Mais le Libéralisme est encore moins une doctrine cohérente, un système formulé, qu'une maladie de l'esprit, une perversion du sentiment à base d'orgueil, une orientation plutôt qu'une école, un état d'esprit avant d'être une secte. Le Libéralisme apparaît alors comme l'affection déréglée de l'homme pour la liberté-indépendance qui le rend impatient de la limite et du lien, du joug et de la discipline, de la loi et de l'autorité. C'est la perversité radicale opposée à la sagesse et c'est la parodie de l'ordre. La sagesse voit tout dans une juste perspective, parce qu'elle considère tout du point de vue le plus élevé; du point de vue même de Dieu et, par suite, saisit et respecte l'ordre partout. Le Libéralisme voit tout du point de vue humain et souvent même du côté de ce qu'il y a de moins noble en l'homme, et il dispose tout par rapport à cette vue défectueuse; puis la corruption de l'intelligence engendre le dérèglement des affections, finalement le désordre dans l'action. A ce degré, le Libéralisme est une passion, un fanatisme, une religion... une maladie presque incurable.

Tel est le sens général du Libéralisme, envisagé soit comme système, soit comme état d'esprit. Nous avons tenu à nous y arrêter, car, le connaissant ainsi plus à fond, nous pourrons plus facilement suivre son développement historique, formuler sa synthèse, et après l'avoir démasqué, indiquer les remèdes mieux appropriés.



-Abbé Augustin Roussel, Libéralisme et catholicisme.



[1] Du moment que « la vraie perfection de tout être c'est de poursuivre et d'atteindre sa fin », que la liberté est « la faculté de choisir les moyens qui conduisent à un but déterminé » (libre arbitre) - que la loi n'est que l'ordre authentique des moyens à la fin, on en conclut que la liberté trouve sa perfection dans la soumission à la loi même et devient « faculté de se mouvoir dans le bien » (liberté morale). En Dieu elle est parfaite parce que identique à la loi éternelle.

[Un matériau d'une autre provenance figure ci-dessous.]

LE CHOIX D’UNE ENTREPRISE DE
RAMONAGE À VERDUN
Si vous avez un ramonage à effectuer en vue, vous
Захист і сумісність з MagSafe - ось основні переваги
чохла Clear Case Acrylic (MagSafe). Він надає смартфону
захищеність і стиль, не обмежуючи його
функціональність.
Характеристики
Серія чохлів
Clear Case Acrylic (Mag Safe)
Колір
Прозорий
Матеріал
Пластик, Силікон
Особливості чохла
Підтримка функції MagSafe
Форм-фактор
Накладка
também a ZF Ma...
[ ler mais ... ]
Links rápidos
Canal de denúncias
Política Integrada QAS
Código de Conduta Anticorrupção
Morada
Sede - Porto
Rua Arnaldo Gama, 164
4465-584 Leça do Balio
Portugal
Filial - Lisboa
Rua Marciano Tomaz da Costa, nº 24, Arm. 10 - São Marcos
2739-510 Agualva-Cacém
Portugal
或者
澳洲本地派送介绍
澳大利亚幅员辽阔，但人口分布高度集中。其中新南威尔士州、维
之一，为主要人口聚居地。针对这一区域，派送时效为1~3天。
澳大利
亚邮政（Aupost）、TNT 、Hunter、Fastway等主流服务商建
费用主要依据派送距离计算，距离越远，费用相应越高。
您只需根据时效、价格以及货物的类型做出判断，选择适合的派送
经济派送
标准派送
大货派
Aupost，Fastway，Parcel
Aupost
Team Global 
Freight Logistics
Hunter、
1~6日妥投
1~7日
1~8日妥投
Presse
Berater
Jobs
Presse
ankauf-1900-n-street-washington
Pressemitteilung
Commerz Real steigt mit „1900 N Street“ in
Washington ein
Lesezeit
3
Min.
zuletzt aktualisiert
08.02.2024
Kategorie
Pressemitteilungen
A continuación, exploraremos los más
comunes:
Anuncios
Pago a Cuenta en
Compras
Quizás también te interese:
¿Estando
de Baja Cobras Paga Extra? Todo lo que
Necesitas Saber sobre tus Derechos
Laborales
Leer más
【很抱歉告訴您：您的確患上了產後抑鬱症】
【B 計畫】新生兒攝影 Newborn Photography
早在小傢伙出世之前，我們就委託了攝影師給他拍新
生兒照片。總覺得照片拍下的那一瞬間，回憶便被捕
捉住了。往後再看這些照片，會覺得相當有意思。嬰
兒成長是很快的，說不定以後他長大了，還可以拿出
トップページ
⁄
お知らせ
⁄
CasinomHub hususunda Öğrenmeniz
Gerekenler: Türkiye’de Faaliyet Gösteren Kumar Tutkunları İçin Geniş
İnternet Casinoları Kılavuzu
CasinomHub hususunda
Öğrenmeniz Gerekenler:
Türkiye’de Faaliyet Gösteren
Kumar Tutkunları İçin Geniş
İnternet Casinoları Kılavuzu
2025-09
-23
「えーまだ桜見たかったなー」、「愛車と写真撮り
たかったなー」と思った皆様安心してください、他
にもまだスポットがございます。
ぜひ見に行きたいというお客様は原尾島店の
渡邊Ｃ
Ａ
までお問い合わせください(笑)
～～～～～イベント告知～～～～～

[2] A la fois principe et terme de l'autorité : c'est la Liberté-principe.

[3] La seule vraie liberté de conscience, d'après Léon XIII, la seule qu'il faille défendre comme un droit inviolable, consiste précisément à n'être pas entravé dans l'accomplissement de ses devoirs envers Dieu et à mépriser, fût-ce au prix de la vie, tout ordre attentatoire à cette franchise sacrée (Encyclique Libertas).